EXERCISE GOAL » Return all of the material exactly; no line may be dropped.

*** Begin section ***

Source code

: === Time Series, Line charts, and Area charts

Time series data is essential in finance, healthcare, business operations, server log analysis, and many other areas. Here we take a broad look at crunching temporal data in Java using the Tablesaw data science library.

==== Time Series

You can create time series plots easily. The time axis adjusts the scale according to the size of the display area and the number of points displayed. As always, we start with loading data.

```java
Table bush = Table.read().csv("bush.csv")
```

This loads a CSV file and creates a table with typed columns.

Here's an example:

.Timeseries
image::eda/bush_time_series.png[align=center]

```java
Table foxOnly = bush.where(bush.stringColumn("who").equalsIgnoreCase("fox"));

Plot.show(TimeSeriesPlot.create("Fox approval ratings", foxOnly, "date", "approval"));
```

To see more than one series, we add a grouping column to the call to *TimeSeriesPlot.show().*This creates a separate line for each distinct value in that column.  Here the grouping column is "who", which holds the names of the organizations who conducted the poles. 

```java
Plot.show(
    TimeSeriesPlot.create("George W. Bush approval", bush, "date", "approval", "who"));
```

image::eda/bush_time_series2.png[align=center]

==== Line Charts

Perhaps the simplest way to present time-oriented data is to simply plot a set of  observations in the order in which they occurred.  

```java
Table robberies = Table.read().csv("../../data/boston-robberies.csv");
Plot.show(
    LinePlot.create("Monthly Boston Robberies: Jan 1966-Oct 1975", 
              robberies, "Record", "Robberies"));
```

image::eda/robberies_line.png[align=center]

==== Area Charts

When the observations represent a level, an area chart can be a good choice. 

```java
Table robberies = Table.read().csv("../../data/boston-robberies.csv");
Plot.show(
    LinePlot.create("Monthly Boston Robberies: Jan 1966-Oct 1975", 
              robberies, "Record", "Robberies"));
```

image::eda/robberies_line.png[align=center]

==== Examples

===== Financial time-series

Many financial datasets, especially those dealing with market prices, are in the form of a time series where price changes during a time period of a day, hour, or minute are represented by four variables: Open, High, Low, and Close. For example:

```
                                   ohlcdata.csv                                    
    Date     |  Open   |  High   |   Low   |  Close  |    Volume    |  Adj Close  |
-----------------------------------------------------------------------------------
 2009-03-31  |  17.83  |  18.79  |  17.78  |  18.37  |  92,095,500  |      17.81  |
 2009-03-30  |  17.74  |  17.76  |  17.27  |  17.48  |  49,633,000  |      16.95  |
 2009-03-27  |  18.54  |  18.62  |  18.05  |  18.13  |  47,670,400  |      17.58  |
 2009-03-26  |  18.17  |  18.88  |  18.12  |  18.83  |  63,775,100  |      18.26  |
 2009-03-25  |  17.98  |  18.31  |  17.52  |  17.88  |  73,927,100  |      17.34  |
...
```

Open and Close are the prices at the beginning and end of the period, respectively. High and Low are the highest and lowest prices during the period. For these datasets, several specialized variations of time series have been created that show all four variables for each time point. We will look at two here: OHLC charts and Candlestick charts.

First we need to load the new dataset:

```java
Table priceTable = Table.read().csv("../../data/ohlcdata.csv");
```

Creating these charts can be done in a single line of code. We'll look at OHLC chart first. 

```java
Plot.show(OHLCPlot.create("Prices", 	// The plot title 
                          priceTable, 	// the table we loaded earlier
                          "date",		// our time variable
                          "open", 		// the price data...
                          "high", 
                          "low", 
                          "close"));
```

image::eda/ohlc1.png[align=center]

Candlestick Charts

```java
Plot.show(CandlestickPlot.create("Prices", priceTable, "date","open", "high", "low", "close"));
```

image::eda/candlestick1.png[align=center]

*** End section ***

COMPLETED EXERCISE »
Source code

: === Time Series, Line charts, and Area charts

Time series data is essential in finance, healthcare, business operations, server log analysis, and many other areas. Here we take a broad look at crunching temporal data in Java using the Tablesaw data science library.

==== Time Series

You can create time series plots easily. The time axis adjusts the scale according to the size of the display area and the number of points displayed. As always, we start with loading data.

```java
Table bush = Table.read().csv("bush.csv")
```

This loads a CSV file and creates a table with typed columns.

Here's an example:

.Timeseries
image::eda/bush_time_series.png[align=center]

```java
Table foxOnly = bush.where(bush.stringColumn("who").equalsIgnoreCase("fox"));

Plot.show(TimeSeriesPlot.create("Fox approval ratings", foxOnly, "date", "approval"));
```

To see more than one series, we add a grouping column to the call to *TimeSeriesPlot.show().*This creates a separate line for each distinct value in that column.  Here the grouping column is "who", which holds the names of the organizations who conducted the poles. 

```java
Plot.show(
    TimeSeriesPlot.create("George W. Bush approval", bush, "date", "approval", "who"));
```

image::eda/bush_time_series2.png[align=center]

==== Line Charts

Perhaps the simplest way to present time-oriented data is to simply plot a set of  observations in the order in which they occurred.  

```java
Table robberies = Table.read().csv("../../data/boston-robberies.csv");
Plot.show(
    LinePlot.create("Monthly Boston Robberies: Jan 1966-Oct 1975", 
              robberies, "Record", "Robberies"));
```

image::eda/robberies_line.png[align=center]

==== Area Charts

When the observations represent a level, an area chart can be a good choice. 

```java
Table robberies = Table.read().csv("../../data/boston-robberies.csv");
Plot.show(
    LinePlot.create("Monthly Boston Robberies: Jan 1966-Oct 1975", 
              robberies, "Record", "Robberies"));
```

image::eda/robberies_line.png[align=center]

==== Examples

===== Financial time-series

Many financial datasets, especially those dealing with market prices, are in the form of a time series where price changes during a time period of a day, hour, or minute are represented by four variables: Open, High, Low, and Close. For example:

```
                                   ohlcdata.csv                                    
    Date     |  Open   |  High   |   Low   |  Close  |    Volume    |  Adj Close  |
-----------------------------------------------------------------------------------
 2009-03-31  |  17.83  |  18.79  |  17.78  |  18.37  |  92,095,500  |      17.81  |
 2009-03-30  |  17.74  |  17.76  |  17.27  |  17.48  |  49,633,000  |      16.95  |
 2009-03-27  |  18.54  |  18.62  |  18.05  |  18.13  |  47,670,400  |      17.58  |
 2009-03-26  |  18.17  |  18.88  |  18.12  |  18.83  |  63,775,100  |      18.26  |
 2009-03-25  |  17.98  |  18.31  |  17.52  |  17.88  |  73,927,100  |      17.34  |
...
```

Open and Close are the prices at the beginning and end of the period, respectively. High and Low are the highest and lowest prices during the period. For these datasets, several specialized variations of time series have been created that show all four variables for each time point. We will look at two here: OHLC charts and Candlestick charts.

First we need to load the new dataset:

```java
Table priceTable = Table.read().csv("../../data/ohlcdata.csv");
```

Creating these charts can be done in a single line of code. We'll look at OHLC chart first. 

```java
Plot.show(OHLCPlot.create("Prices", 	// The plot title 
                          priceTable, 	// the table we loaded earlier
                          "date",		// our time variable
                          "open", 		// the price data...
                          "high", 
                          "low", 
                          "close"));
```

image::eda/ohlc1.png[align=center]

Candlestick Charts

```java
Plot.show(CandlestickPlot.create("Prices", priceTable, "date","open", "high", "low", "close"));
```

image::eda/candlestick1.png[align=center]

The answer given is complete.